### Task input

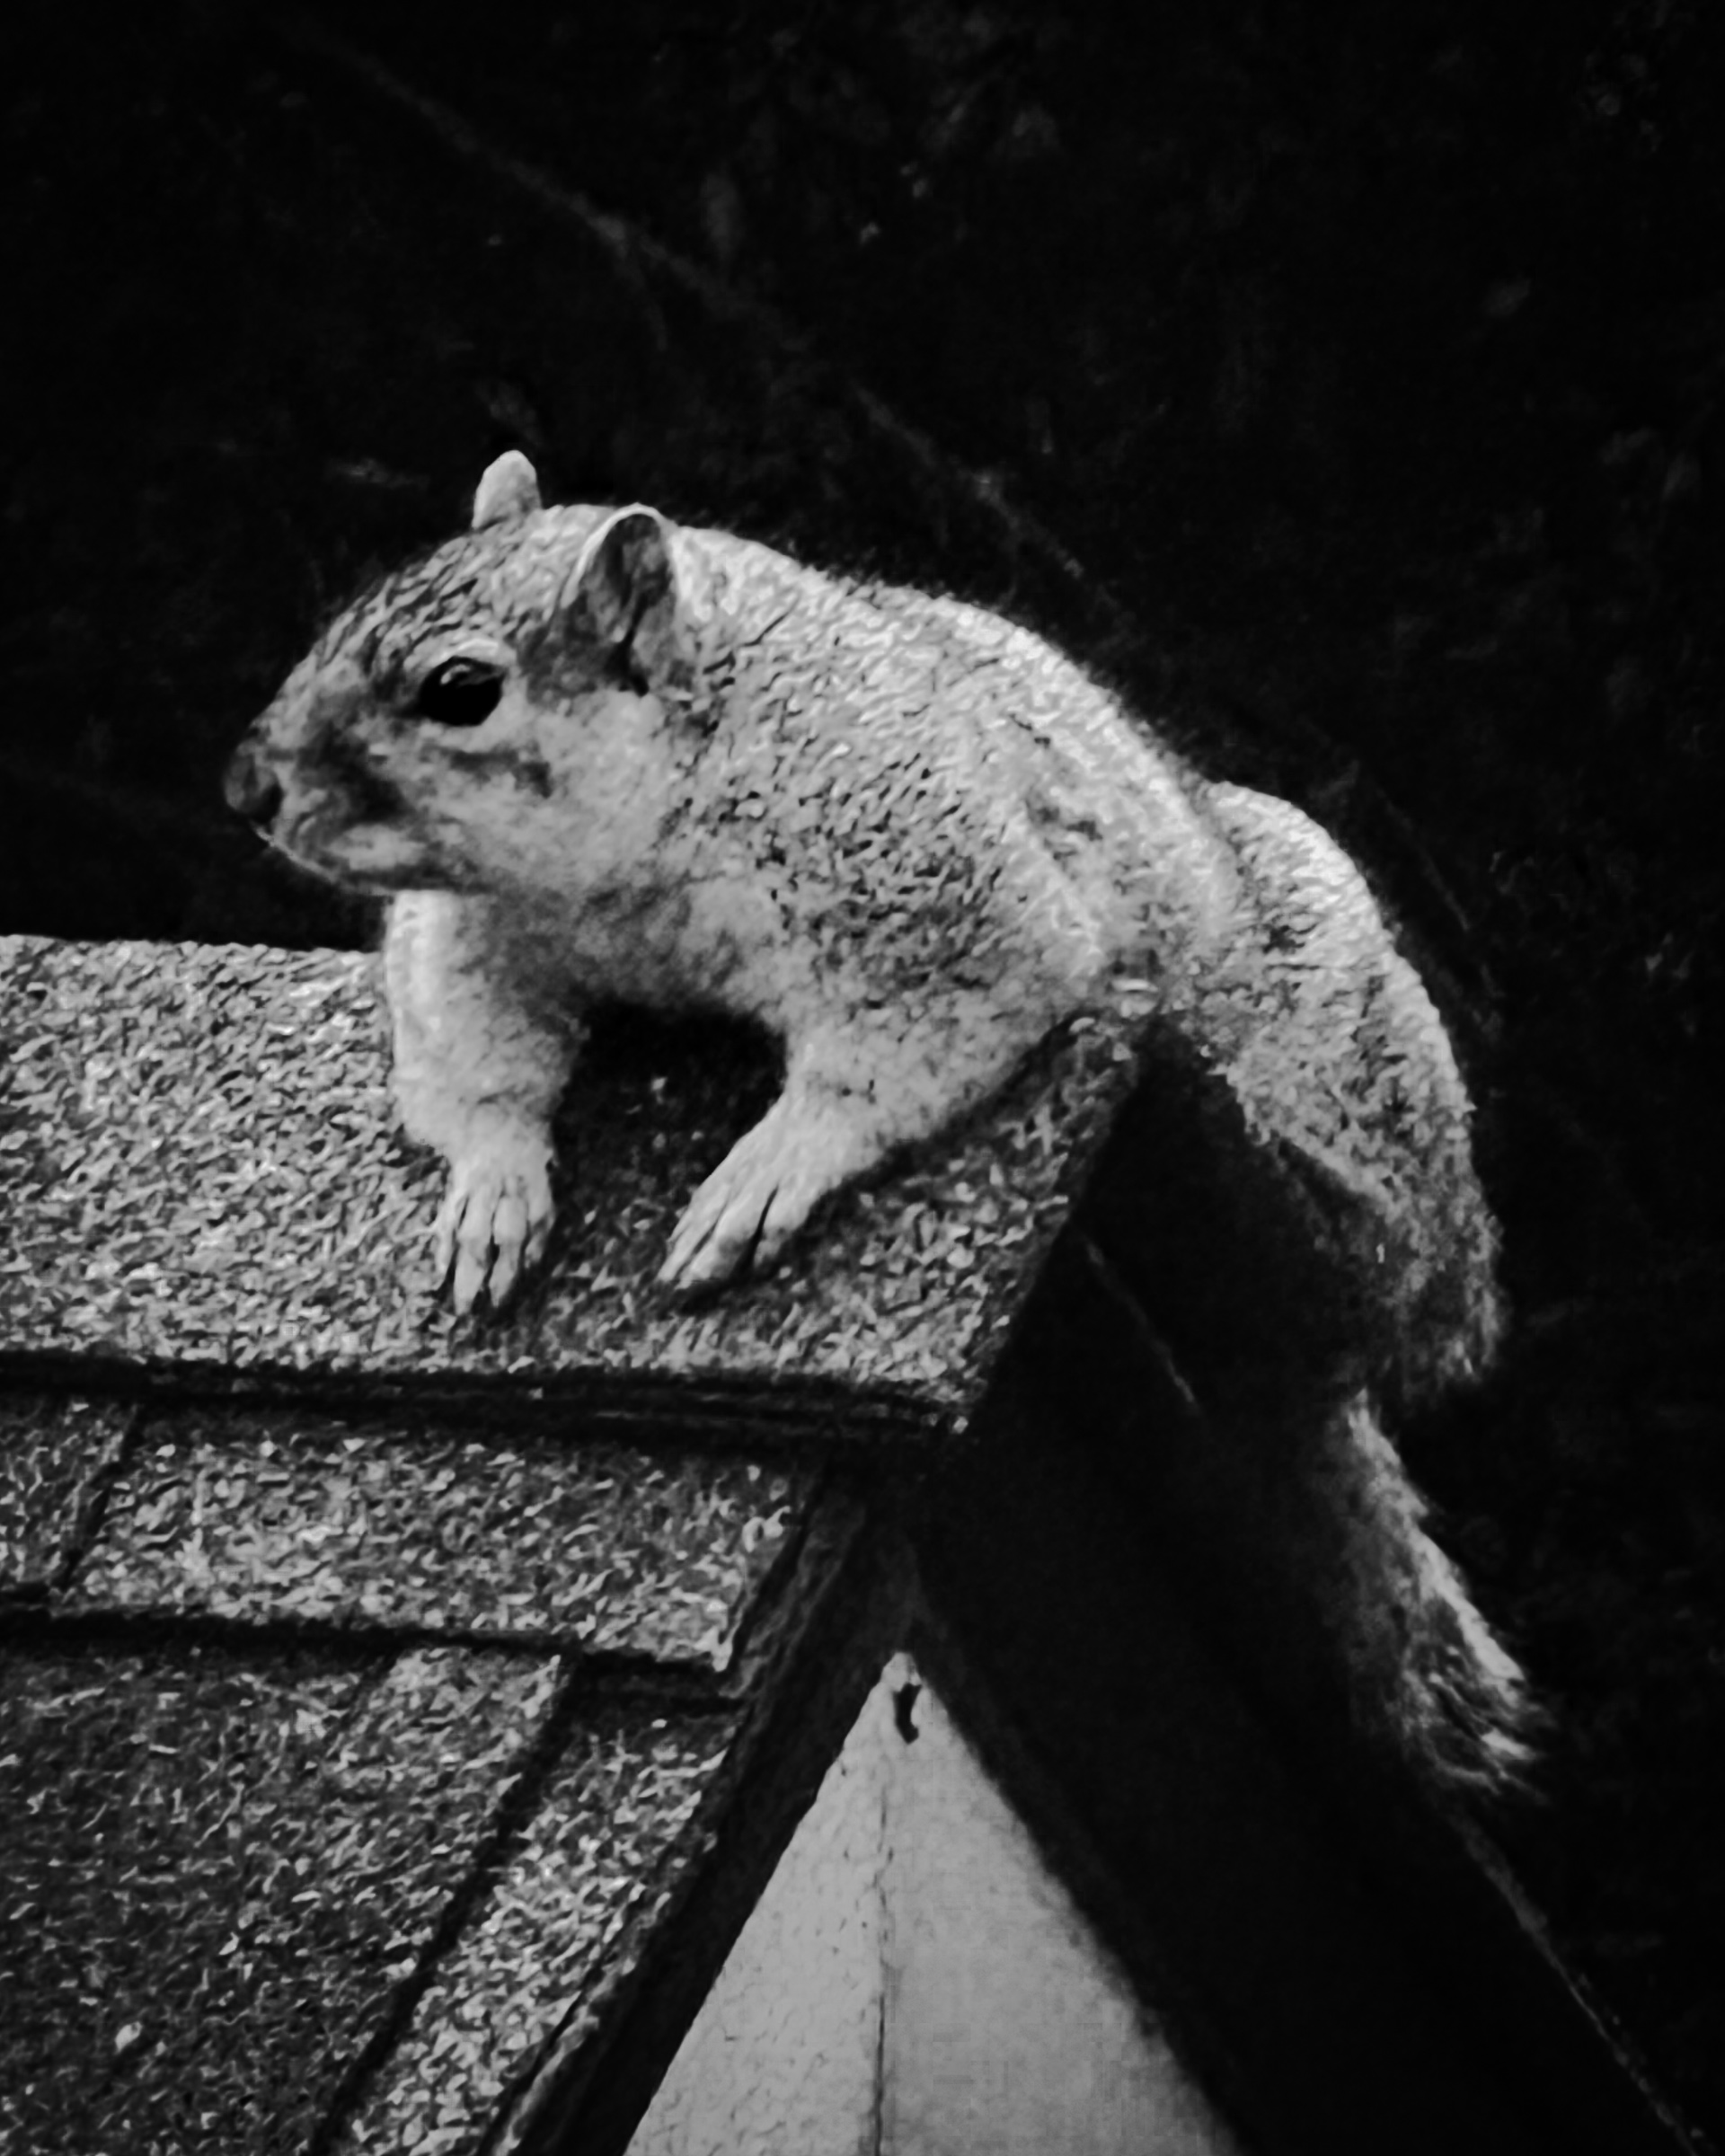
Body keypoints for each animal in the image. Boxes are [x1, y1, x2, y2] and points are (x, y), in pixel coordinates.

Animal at [225, 451, 1523, 1783]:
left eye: (461, 689)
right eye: (347, 612)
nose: (249, 784)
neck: (633, 850)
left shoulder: (930, 884)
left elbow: (901, 1052)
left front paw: (767, 1172)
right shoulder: (475, 940)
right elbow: (477, 1061)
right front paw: (493, 1189)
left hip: (1352, 1080)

### Task instructions
The entries are to be written out again exactly, though without any images.

### Solved exercise
Body keypoints for each animal in the image. Boxes are [x1, y1, x2, y2] and points are (x, y), in pixel coordinates.

Animal at [225, 451, 1523, 1783]:
left eye: (461, 689)
right eye: (347, 612)
nose: (249, 784)
neck: (633, 850)
left shoulder: (930, 884)
left elbow: (901, 1052)
left front paw: (767, 1172)
right shoulder: (475, 940)
right elbow: (477, 1061)
right front paw: (493, 1189)
left hip: (1352, 1080)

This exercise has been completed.